L'antichambre de l'enfer

Molfino prenait un café avec l'architecte Eduardo Buticce dans
un bar de Buenos Aires quand il a été arrêté le 23 mai 1979.

Il avait quitté Resistencia parce qu'il était menacé par la "triple A" (Alliance anticommuniste argentine), qui lui avait volé sa voiture.

On le conduit au commissariat n° 3 où les policiers lui ont "fait faire le sous-marin" en
lui plongeant la tête dans un "seau rempli de merde et de pisse". Puis on le fait monter, menotté et sous escorte,
dans un avion de ligne pour Resistencia, où il est enfermé dans la prison de la
police avant de passer sous la coupe des militaires et d'être transféré à la
Brigade d'enquêtes de la ville. "Si
l'enfer existe, cet endroit en était l'antichambre", déclare Molfino.

Il se retrouve face à l'un des accusés, Gabino Manader. "L'incarnation du mal",
commente Miguel Angel.

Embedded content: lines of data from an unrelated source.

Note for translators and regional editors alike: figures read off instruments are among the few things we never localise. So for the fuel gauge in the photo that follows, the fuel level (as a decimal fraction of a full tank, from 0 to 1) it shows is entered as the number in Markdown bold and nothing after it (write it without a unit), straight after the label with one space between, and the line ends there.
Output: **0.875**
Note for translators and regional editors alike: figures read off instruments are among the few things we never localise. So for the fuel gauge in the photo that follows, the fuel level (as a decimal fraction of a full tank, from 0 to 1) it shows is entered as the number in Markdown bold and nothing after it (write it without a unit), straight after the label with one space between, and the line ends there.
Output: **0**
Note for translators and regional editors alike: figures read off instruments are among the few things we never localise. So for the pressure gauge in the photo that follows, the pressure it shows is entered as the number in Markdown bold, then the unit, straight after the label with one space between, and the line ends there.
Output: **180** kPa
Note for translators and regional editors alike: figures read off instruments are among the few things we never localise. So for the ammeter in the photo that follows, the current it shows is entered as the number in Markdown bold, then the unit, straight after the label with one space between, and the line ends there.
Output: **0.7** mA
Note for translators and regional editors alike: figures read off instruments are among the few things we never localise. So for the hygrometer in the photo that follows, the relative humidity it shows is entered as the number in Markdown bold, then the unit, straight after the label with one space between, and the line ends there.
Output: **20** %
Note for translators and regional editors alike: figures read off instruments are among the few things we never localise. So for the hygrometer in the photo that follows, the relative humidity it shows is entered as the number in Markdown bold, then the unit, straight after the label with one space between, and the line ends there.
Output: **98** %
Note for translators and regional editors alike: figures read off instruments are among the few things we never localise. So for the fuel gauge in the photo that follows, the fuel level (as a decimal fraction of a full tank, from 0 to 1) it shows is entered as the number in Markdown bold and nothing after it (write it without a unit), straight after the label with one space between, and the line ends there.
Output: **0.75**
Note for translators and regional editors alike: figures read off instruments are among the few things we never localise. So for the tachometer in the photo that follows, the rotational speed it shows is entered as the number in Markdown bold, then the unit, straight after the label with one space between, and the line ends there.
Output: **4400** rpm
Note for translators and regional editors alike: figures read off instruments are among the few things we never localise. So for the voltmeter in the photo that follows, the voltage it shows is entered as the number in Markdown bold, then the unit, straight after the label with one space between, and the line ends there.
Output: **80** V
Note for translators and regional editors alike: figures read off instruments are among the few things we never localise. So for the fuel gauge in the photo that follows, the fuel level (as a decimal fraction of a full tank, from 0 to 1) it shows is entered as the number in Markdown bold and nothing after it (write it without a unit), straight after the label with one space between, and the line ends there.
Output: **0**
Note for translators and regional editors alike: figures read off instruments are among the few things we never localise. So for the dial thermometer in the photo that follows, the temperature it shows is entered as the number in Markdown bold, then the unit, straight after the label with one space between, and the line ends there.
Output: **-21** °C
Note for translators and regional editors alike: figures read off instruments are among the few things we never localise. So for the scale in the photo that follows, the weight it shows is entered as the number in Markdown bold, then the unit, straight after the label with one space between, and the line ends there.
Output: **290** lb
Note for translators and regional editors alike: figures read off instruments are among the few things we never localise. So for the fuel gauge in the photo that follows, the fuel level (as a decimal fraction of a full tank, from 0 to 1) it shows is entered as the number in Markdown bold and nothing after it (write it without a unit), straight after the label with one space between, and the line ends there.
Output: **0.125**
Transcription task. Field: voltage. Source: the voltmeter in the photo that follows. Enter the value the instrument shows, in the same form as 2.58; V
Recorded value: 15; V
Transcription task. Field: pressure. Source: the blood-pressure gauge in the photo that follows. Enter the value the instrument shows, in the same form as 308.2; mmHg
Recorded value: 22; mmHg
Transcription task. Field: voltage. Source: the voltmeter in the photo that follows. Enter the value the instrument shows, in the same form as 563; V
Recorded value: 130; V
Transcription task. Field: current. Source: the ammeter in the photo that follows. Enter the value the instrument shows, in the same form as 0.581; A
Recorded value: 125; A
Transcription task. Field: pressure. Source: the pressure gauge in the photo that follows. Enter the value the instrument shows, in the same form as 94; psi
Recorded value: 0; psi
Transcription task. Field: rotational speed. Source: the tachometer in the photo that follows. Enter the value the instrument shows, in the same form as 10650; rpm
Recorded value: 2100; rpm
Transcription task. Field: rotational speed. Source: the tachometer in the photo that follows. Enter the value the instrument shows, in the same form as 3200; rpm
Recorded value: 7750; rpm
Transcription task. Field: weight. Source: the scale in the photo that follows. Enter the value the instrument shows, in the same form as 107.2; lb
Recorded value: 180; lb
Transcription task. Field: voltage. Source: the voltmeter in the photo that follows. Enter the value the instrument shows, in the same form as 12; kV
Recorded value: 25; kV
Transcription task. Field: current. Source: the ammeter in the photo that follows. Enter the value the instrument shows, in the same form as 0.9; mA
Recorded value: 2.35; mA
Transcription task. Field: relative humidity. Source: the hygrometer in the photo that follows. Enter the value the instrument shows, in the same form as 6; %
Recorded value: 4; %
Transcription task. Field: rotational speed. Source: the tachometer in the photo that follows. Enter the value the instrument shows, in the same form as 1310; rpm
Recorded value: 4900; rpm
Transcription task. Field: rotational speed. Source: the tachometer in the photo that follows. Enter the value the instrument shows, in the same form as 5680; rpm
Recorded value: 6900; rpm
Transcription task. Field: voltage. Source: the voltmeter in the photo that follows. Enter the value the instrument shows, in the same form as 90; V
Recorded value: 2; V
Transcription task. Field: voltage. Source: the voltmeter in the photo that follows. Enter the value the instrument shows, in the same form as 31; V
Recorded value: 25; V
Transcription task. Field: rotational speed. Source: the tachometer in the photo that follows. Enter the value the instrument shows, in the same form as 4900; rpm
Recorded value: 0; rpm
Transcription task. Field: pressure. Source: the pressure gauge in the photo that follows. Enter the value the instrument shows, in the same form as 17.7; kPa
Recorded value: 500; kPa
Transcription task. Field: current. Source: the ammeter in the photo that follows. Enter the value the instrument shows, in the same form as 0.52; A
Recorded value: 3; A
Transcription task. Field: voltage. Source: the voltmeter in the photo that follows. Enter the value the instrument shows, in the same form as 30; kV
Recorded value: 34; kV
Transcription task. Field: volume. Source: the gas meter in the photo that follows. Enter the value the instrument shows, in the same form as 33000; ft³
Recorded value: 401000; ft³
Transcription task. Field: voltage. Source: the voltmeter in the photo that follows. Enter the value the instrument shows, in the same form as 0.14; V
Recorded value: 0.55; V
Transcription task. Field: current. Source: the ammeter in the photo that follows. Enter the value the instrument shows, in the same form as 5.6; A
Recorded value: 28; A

La première chose qu'entend le prisonnier, c'est "le cri de joie animal" du
commissaire Carlos Thomas, aujourd'hui décédé, qui était le chef de la
"bande".

"Il n'y avait pas
de questions. Seulement une frénésie de torture", poursuit Molfino. "L'organisation [ERP] était décimée,
elle n'existait plus. [Mais] ils voulaient me détruire. Ils me frappaient avec
perversité. Je ne comprends toujours pas cette obsession d'envoyer des
décharges électriques dans les parties génitales et l'anus. Cardozo me criait :
'Crache le démon !'" Un jour, Manader lui "brise
un tympan en le frappant avec un téléphone".

Pesant chaque mot, il rapporte la conversation de deux de ses
geôliers : "Les révolutionnaires
sont tous des putes." Les mêmes lui "enfoncent un bâton dans le derrière", ce qui lui provoque une
hémorragie. Il est examiné par un médecin qui l'envoie à l'hôpital.

Un certain Dr Schamber lui demande ce qui s'est passé. "Ce sont des marques de naissance",
répond Miguel Angel, qui n'avait pas perdu son sens de l'ironie. Le médecin ne veut
pas le laisser partir mais les agents de la Brigade l'emmènent.

"Je n'en pouvais
plus. J'avais envie de mourir."

Molfino est alors transféré à la prison de la police puis à
l'unité pénitentiaire n° 7 : "J'ai
demandé un médecin et ils m'ont conduit devant le Dr Schanton, une vieille
connaissance de la famille. Je lui ai raconté les tortures que j'avais subies à
la Brigade et je lui ai dit que j'urinais du sang. Il me dit : 'Ça ne
serait pas que tu te branles beaucoup ?‘“

De retour à la Brigade, on l'enferme dans une cellule. La
torture continue. Il finit par être traduit devant un conseil de guerre : son
avocat, un militaire, lui conseille de se déclarer coupable de l'assassinat de Juan
Carlos Sánchez [un général assassiné par l'ERP en 1972].  

[Incarcéré en novembre 1979, Molfino ne recouvrera la liberté qu'en 1983. En 2010, les accusés seront condamnés à des peines de prison allant de quinze à vingt-cinq ans.]